Working from home with the Siberian hamsters

WORKING from home means a lot of time to stare distractedly out the window, wondering why you are here, what your purpose is, and whether your team will get out of the relegation zone before it’s too late.

Working from home with the Siberian hamsters

What is the point of existence, and will Sam Taylor Wood make a decent go of Fifty Shades of Grey? What happens when we die, and when will someone invent a vegan cheese that doesn’t taste of compressed flip-flops.

It is during one such bout of chin-in-hand contemplation, eyes gazing unfocused in the direction of the garden shed, that my reverie is interrupted by something visually unexpected. What is that scurrying movement? That furry, pointy-nosed manoeuvre? What is this emerging nimbly from under the shed, sitting up and sniffing the air?

A Siberian hamster, no less. A grown-up, full-sized, mature-adult, pedigree Siberian hamster, just like Manuel’s in Fawlty Towers. Look, it’s having a little stroll. Perfectly at home. Hold on, what’s that? Another one?

Two Siberian hamsters, both in excellent health, nonchalantly taking the air next to the garden shed, so relaxed in the winter sun you almost expect them to produce a pouch of rolling tobacco. Perhaps brew a pot of tea. Right there by the shed, not ten feet from the back door. Not ten feet from your own feet.

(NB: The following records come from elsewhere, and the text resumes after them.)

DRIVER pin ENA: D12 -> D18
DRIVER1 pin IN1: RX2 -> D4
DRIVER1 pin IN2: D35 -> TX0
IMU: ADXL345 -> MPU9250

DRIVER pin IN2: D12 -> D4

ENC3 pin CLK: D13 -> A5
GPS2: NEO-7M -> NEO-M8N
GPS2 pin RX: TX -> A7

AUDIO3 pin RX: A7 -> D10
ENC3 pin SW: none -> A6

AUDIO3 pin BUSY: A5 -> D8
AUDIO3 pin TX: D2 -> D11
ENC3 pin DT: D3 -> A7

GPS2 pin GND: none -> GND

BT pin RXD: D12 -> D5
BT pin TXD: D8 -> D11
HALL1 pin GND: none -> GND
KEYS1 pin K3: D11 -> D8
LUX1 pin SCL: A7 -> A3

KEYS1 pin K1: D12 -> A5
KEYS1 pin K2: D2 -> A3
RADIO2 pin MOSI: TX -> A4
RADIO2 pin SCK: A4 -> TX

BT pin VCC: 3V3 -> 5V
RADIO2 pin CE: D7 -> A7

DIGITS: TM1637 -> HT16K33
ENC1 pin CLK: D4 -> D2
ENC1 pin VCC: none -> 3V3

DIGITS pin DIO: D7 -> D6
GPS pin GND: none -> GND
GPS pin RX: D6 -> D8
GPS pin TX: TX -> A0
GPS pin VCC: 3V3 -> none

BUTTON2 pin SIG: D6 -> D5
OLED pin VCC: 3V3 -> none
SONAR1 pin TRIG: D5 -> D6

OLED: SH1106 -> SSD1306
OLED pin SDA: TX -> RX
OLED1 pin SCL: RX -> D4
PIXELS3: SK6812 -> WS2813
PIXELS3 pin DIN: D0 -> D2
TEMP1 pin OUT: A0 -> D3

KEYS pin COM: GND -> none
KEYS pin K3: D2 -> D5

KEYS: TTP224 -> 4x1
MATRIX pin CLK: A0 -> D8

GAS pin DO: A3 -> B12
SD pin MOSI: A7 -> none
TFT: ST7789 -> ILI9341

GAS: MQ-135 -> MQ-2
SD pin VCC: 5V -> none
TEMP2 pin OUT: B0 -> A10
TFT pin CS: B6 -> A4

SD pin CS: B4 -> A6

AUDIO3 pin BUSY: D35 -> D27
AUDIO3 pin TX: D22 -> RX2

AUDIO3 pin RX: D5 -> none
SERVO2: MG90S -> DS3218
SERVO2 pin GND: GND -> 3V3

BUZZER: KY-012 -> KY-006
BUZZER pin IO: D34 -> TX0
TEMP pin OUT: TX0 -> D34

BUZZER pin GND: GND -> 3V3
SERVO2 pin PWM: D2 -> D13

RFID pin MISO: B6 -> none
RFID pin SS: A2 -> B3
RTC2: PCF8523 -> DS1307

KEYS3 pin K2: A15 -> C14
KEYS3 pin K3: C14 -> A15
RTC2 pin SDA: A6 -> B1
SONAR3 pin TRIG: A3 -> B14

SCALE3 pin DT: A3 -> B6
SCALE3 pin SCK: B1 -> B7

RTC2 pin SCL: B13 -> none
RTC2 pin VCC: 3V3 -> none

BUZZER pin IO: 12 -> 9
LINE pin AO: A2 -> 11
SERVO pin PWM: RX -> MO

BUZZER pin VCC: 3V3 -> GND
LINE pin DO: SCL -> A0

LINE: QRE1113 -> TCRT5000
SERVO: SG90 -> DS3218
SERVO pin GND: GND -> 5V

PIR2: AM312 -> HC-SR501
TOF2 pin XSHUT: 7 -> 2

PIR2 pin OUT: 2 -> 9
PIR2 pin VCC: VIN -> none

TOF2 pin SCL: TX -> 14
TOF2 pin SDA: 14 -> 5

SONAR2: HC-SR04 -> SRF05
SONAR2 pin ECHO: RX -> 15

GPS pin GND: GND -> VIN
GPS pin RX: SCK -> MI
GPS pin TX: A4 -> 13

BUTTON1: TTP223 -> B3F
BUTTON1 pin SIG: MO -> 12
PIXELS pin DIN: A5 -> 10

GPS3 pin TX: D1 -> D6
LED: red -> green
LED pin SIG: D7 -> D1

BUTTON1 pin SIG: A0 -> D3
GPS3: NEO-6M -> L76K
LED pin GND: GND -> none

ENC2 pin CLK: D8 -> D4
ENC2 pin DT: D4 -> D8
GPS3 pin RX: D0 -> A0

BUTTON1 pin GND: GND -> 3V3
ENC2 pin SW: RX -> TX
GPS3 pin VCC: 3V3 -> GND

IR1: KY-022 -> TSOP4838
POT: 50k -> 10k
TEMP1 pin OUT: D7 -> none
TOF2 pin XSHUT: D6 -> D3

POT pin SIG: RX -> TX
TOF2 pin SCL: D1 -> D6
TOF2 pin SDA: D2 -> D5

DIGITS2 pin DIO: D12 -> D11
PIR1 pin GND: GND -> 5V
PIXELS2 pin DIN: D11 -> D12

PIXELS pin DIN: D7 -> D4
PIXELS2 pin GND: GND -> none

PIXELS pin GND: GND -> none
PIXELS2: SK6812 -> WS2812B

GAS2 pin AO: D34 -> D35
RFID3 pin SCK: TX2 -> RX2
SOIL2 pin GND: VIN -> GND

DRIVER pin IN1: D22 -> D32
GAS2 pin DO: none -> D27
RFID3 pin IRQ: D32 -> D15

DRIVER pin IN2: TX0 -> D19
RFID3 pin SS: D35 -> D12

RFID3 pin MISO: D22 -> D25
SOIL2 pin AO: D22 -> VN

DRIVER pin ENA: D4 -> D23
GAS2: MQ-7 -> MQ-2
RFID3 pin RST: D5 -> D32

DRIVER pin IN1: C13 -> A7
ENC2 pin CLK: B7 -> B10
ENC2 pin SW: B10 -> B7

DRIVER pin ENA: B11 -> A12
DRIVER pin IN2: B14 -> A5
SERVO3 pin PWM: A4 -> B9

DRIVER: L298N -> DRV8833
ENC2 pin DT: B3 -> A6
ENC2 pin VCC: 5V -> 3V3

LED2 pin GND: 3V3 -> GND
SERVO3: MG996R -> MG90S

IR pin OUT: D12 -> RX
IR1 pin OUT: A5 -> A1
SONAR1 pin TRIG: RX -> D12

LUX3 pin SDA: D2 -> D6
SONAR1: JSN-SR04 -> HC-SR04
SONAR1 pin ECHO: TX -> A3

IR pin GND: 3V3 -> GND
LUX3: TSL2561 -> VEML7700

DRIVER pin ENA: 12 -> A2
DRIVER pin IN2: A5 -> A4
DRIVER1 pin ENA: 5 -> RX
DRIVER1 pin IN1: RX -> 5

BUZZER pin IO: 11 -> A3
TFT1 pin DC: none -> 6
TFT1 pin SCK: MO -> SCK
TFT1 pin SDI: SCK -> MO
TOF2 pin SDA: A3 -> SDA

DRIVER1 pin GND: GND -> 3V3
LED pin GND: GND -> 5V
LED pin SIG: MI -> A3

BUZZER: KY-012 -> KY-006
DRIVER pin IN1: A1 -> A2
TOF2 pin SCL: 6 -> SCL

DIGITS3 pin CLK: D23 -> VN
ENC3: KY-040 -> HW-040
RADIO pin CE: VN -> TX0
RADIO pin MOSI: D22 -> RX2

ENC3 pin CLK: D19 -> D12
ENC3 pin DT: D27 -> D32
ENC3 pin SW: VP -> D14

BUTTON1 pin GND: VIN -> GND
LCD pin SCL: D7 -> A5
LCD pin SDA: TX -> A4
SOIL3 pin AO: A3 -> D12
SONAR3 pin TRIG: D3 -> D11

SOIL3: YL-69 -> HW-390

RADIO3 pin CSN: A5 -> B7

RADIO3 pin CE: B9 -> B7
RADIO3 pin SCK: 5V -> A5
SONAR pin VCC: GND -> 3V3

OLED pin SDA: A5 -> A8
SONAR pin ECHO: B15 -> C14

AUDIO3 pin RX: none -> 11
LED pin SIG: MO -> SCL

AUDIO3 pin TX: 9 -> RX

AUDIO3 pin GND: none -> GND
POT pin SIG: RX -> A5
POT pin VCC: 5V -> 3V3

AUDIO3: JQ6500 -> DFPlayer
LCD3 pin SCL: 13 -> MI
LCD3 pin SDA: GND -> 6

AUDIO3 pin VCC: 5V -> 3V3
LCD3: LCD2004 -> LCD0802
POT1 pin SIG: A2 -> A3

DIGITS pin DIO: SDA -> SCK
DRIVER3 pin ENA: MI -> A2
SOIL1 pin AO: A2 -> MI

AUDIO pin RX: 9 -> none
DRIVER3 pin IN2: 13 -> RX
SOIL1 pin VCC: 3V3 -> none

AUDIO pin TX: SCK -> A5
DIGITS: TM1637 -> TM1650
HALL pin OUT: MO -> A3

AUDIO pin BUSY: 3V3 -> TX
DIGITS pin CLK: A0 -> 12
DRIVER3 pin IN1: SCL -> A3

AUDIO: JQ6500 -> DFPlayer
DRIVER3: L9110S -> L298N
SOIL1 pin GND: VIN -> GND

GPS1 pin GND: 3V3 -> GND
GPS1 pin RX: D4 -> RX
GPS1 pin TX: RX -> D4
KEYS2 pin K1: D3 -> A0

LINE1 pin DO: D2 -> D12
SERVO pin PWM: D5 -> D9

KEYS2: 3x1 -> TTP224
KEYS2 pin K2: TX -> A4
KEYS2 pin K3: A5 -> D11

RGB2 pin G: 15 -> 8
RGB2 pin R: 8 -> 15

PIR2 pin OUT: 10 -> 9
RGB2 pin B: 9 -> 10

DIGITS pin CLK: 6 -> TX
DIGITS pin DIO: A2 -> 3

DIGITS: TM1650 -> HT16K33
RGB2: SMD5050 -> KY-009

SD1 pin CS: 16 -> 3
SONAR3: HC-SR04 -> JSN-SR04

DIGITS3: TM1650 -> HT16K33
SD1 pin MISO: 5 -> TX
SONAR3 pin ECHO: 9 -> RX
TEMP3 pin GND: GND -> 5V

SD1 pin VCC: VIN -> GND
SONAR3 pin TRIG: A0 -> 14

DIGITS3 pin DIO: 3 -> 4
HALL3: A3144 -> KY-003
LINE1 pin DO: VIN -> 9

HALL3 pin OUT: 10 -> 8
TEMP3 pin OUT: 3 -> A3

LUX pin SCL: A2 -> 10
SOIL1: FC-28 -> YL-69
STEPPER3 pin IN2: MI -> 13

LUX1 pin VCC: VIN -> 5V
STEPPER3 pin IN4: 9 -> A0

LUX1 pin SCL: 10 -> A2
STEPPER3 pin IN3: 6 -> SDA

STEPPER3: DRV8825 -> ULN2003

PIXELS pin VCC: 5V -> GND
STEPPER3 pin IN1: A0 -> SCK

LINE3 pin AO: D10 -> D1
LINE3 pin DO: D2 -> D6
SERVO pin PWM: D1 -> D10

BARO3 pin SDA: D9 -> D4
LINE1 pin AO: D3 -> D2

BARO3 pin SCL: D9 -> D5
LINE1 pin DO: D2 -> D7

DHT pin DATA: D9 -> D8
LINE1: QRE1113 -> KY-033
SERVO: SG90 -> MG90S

Now, I have nothing against Siberian hamsters, or rats, as they are also called. But I do know that if they move into the house, they will chew all the wires and give us bubonic plague. All of which would be quite inconvenient. So, I Google ‘rats under shed’, and the search results all say ‘phone pest control’.

Like Ghostbusters, the rat-man arrives in a jumpsuit, carrying some equipment. He is cheerful, because he is just weeks from retirement, he says. He investigates the shed, to see the size of the extended family that may be making their home amongst the camping gear and bicycles. He is going to lay down poison.

Will it hurt them? I am, after all, committed to non-violence against all living creatures, even my own children.

“Nah”, says the rat man. It works by enticing them to eat some delicious rat biscuits laced with a substance that kills their white blood cells.

So, they just drift off into a peaceful sleep and never wake up. “Rat euthanasia”, he says, adding that he has been stockpiling the stuff for years, to save himself a trip to Dignitas, when the time comes.

I smile nervously, and offer him a cup of tea. “Milk, 37 sugars”, he deadpans. Except, I only have almond milk, instead of cow’s — in keeping with the non-violence — and agave syrup, instead of sugar, in keeping with middle-class food neuroses. He looks like he is going to say something, but he doesn’t. He just drinks it. “I’ll be back next week for the bodies,” he says, straightfaced. “May they rest in peace.”

I smell a rat, or is it a family of ‘Siberian hamsters’ soon to be painlessly euthanised?